If the number of items n grows significantly larger than the table size s,
we are in danger of losing constant-time performance.

One option is to enlarge the hash table when n becomes too large.  (I.e., when
n > cs for some constant c which you should determine experimentally for each
applcation.  You can't derive c from first principles, but c=1 will always do
if you don't need perfectly optimized performance).  "Enlarge" means that you
allocate a new table (typically of twice the length), then walk through all
the items in the old table and rehash them into the new.

Take note:  you CANNOT just copy the items (or linked lists) from the old
table to the new, because the hash functions of the two tables will certainly
be incompatible.  You have to rehash each item separately.
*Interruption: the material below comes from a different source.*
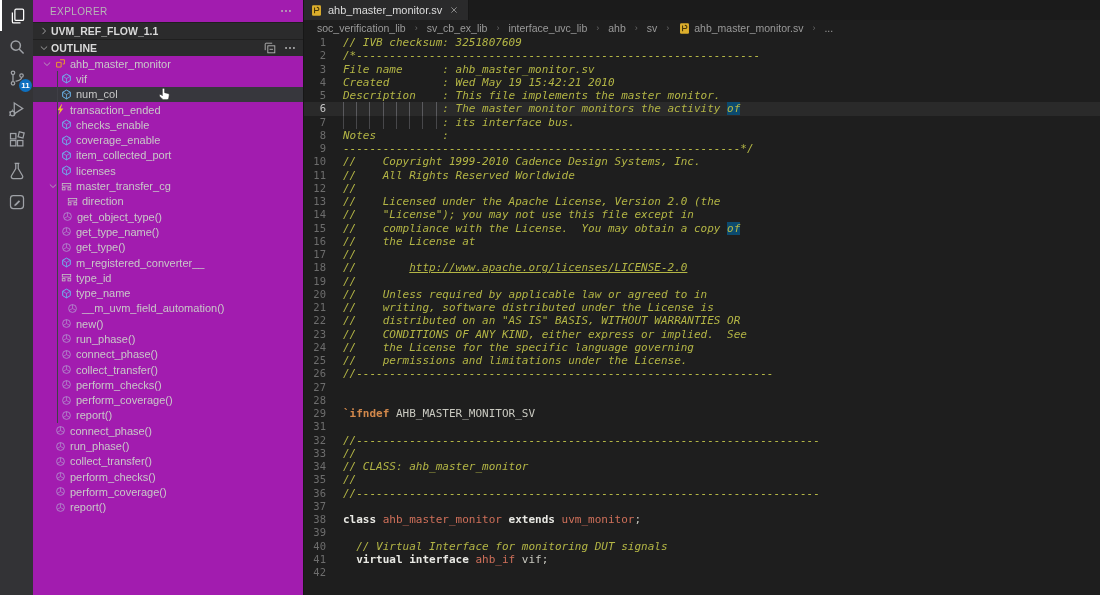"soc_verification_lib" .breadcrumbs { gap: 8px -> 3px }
You can also shrink hash tables (e.g., when n < cs/4) if you think the freed-up
memory will benefit something else.  (Practical examples of this being worth
the effort are rare.)

Obviously, an operation that causes a hash table to resize itself will take
more than O(1) time; nevertheless, the average over the long run is still
O(1) time per operation.

Postscript on Probing
---------------------
A well-known alternative to chaining, which does not require the use of linked
lists, is called "probing".  Probing is mildly interesting, and you can read
about it in Weiss if you are moved to do so.

Chaining is nearly always preferred to probing in practice.  Why?  First,
probing does not allow n to exceed s; the hash table is full when n=s, and must
be enlarged to accommodate more entries.  Second, probing is often slower (and
never faster) than chaining, because there are more collisions.

Probing has one advantage over chaining: it uses less memory (perhaps by up to
a factor of two), because it does not use linked lists.  However, if your
application is pushing the memory envelope enough for this difference to
matter, the advantage will be partly offset by the fact that a chaining hash
table can grow slowly (in entries) until it fills memory, whereas a probing
hash table cannot (because when you enlarge the hash table, you have to create
a new array before destroying the old one).